村上さんは翻訳家でもあるのだが、翻訳のあたりを見てみましょう。
p224~226
<翻訳することと、翻訳されること>
 過去に欠いた作品は、よほどのことがなければまず読み返しません。「過去は振り返らない」と言うといかにもかっこいいけれど、自分の小説を手に取るのはなんとなく気恥ずかしいし、読み返したってどうせ気にいらないことはわかっているから。それよりは前をむいて、次にやることについて考えたい。

 だから昔の本のなかで、自分が何をどんな風に書いたか、すっかり忘れてしまっていることがよくあります。
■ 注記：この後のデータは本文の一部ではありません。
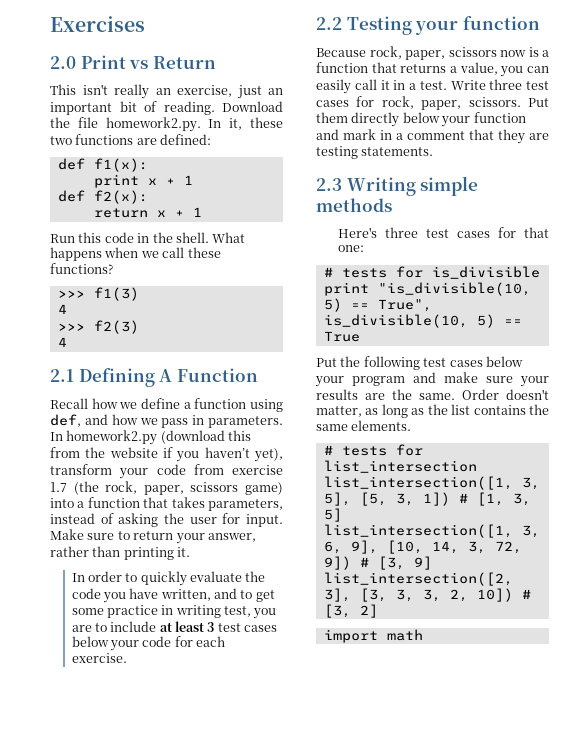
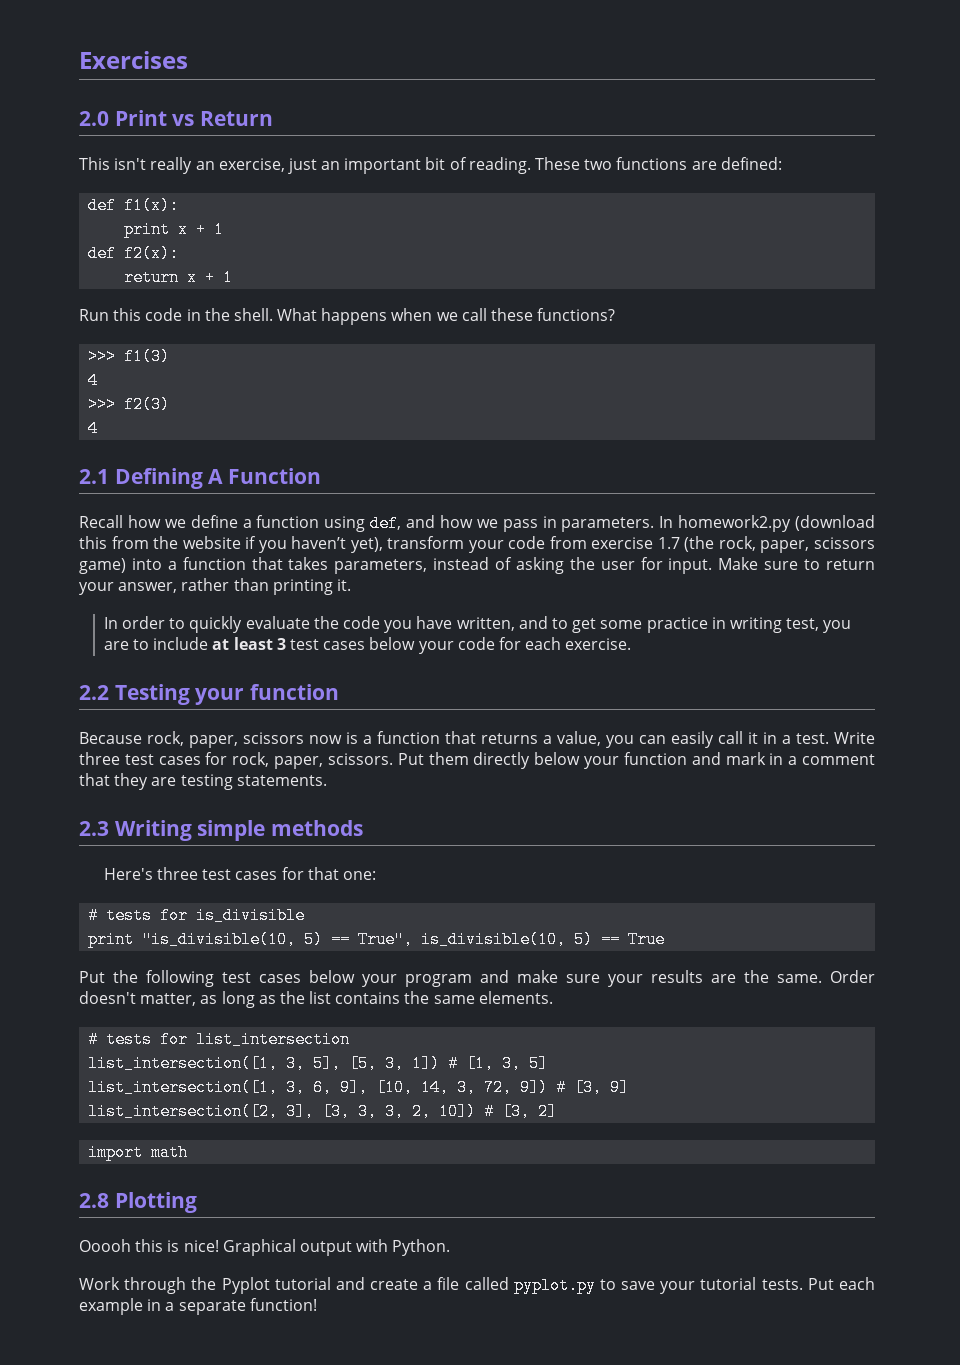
[222,101,283,112] [50,117,283,132] Download the file homework2.py. In it, these -> [535,157,581,170] These
(423, 635) none -> [79,1192,197,1213] [79,1239,451,1256] [79,1277,875,1294] [79,1298,317,1315] // 2.8 Plotting // Ooooh this is nice! Graphical output with Python. // Work through the Pyplot tutorial and create a file called pyplot.py to save your tutorial tests. Put each example in a separate function!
読者に「あの本のこれこれこういうところは、どういう意味なのですか」と訊かれて、「そんなところあったっけなあ」と首をひねるのはしょっちゅうです。何かの本か雑誌で目についた文章を読んでいて、「これ、なかなか悪くないじゃないか」と思ったら、それが実は僕の書いた文章の引用だったりすることもあります。ずいぶん厚かましいようですが・・・・。

 でも逆に、引用されているのが、いやな、気にくわない文章だったりすると、「あ、これは僕の書いた文章だ」と必ず一目で見分けられる。どうしてかはわからないけど、いつもそうです。よいところはだいたい忘れてしまって、不満のあるところばかりよく覚えている。なんだか不思議なものですね。

 とにかくそのようなわけで、僕の小説が、書き上げた何年かのちに外国語に翻訳されて出版されるころには、その本のなかで自分がいったい何を書いたのか、うまく思い出せなくなっていることが多い。もちろん筋書きをすっ駆り忘れるということはないけれど、少なくともディテイルの大半は、まるで夏の驟雨の湿り気がアスファルト道路の路面からさっと音もなく蒸発してしまうみたいに、僕の記憶から(もともとがそれほど上等な記憶でもないんだけど)きれいに消えてしまっています。

 僕は英語で翻訳された自分の小説は、いちおうぱらぱらと読んでみるのですが、読み出すとけっこうおもしろくて、わくわくしたり笑ったりしながら、最後まですっと読み終えてしまったりする。だからあとで翻訳者に「翻訳はどうでした?」と訊かれても、「いや、すらすら読めましたよ。いいんじゃないですか」と答えるしかない。「ここはどうで、あそこはああで・・・」というような技術的な指摘はまったくといっていいくらいできない。自分の小説が翻訳されるのはどんな感じがするものですか、と訊かれても、正直言ってそういう実感はほとんどありません。

 でも、すらすらとよどみなく読めて、それで楽しめたのなら、その翻訳は翻訳としての義務を十全に果たしていることになるだろう・・・というのが僕の原著者としての基本的なスタンスです。僕の考える物語、設定する物語というのは、つまりはそういうものなのだから。

 自分の作品が多言語にトランスフォームされることの喜びの一つは、僕にとっては、こういうふうに自分の作品を別の形で読み返せるというところにある、と言ってもいいでしょう。日本語のままでならまず読み返さなかったはずの自作を、それが誰かの手によって別の言語に置き換えられたことで、しかるべき距離を置いて振り返り、見直し、いうなれば準第三者としてクールに享受することができる。

 そうすることによって、自分自身というものを、違った場所から再査定することもできる。だから僕は、僕の小説を訳してくれる翻訳者たちにとても感謝しています。たしかに僕の本が僕自身に読まれる(これはいまのところ残念ながら英語の場合に限られているのだけれど)のも、僕にとってはなかなかうれしいことなのです。


ウーム 英訳文を意識して小説を書くといわれる村上さんならではのお話ですね。